How to extract plain text from PDF in golang

2019-07-12 18:50发布

问题:

I want to extract text from pdf file using GO. I tried using ledongthuc/pdf Go package that implement the method GetPlainText() to get plain text content without format. But I don't get the plain text.
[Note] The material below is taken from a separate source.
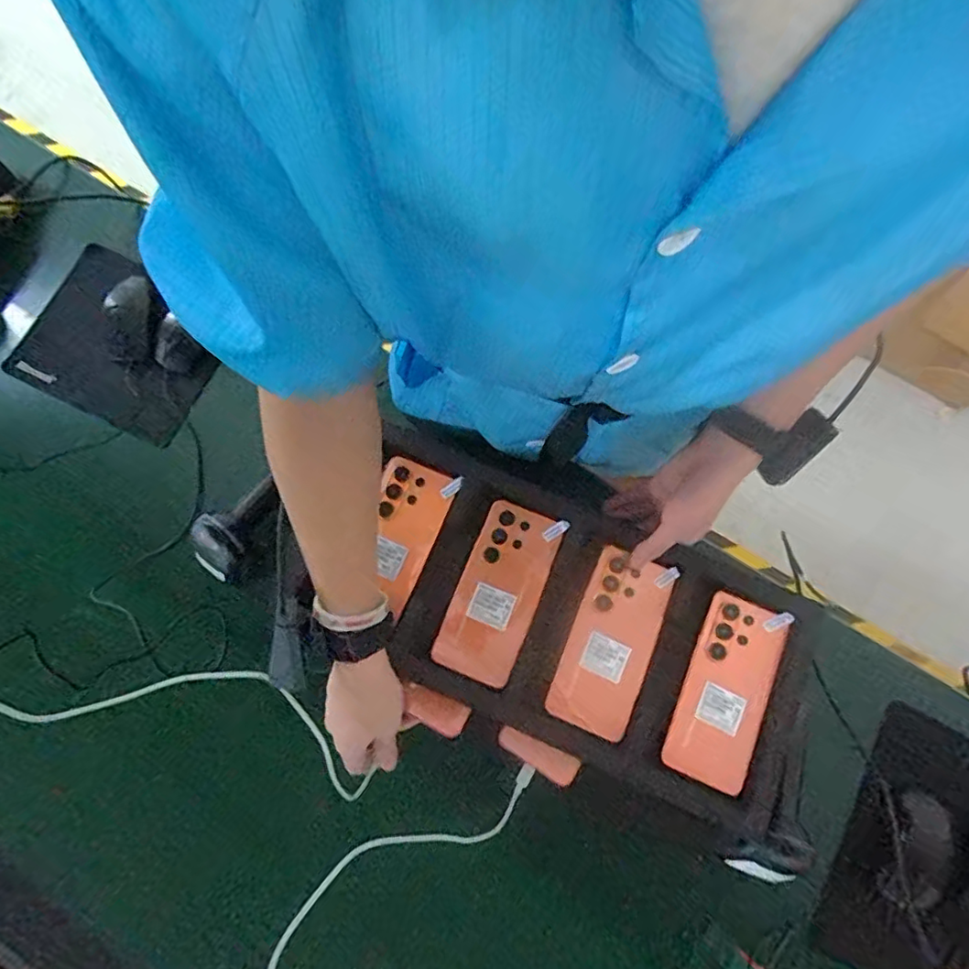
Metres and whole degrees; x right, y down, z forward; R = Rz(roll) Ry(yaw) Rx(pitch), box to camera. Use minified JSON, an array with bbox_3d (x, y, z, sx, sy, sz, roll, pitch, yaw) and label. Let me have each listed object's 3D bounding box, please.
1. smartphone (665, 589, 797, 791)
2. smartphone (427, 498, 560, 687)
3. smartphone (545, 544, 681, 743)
[{"bbox_3d":[0.228,0.190,0.532,0.078,0.016,0.168,24,79,6],"label":"smartphone"},{"bbox_3d":[0.014,0.102,0.554,0.077,0.011,0.168,23,79,6],"label":"smartphone"},{"bbox_3d":[0.120,0.147,0.541,0.075,0.009,0.165,23,75,6],"label":"smartphone"}]

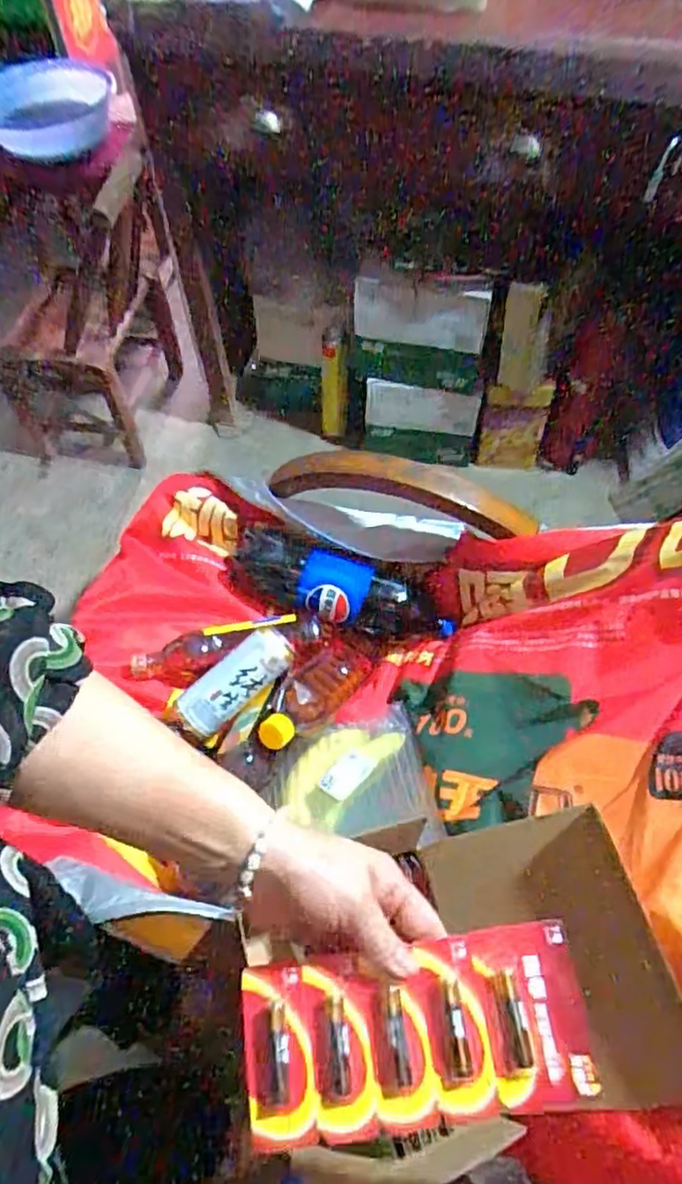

I have as a result:

 W
 S
 D
 V
 Y R
 O
 R
 Q
 W
 D
 L
 U
 H
 P
 H
 Q
 W
......

Go code

package main

import (
    "bytes"
    "fmt"

    "github.com/ledongthuc/pdf"
)

func main() {
    content, err := readPdf("test.pdf")
    if err != nil {
        panic(err)
    }
    fmt.Println(content)
    return
}

func readPdf(path string) (string, error) {
    r, err := pdf.Open(path)
    if err != nil {
        return "", err
    }
    totalPage := r.NumPage()

    var textBuilder bytes.Buffer
    for pageIndex := 1; pageIndex <= totalPage; pageIndex++ {
        p := r.Page(pageIndex)
        if p.V.IsNull() {
            continue
        }
        textBuilder.WriteString(p.GetPlainText("\n"))
    }
    return textBuilder.String(), nil
}

回答1:

You can have a message such as "Exemple of a pdf document." instead of

Ex
a
m
pl
e

of

a

pd
f

doc
u
m
e
nt
.

What you need to do is change the textBuilder.WriteString(p.GetPlainText("\n")) to

textBuilder.WriteString(p.GetPlainText(""))

I hope this helps.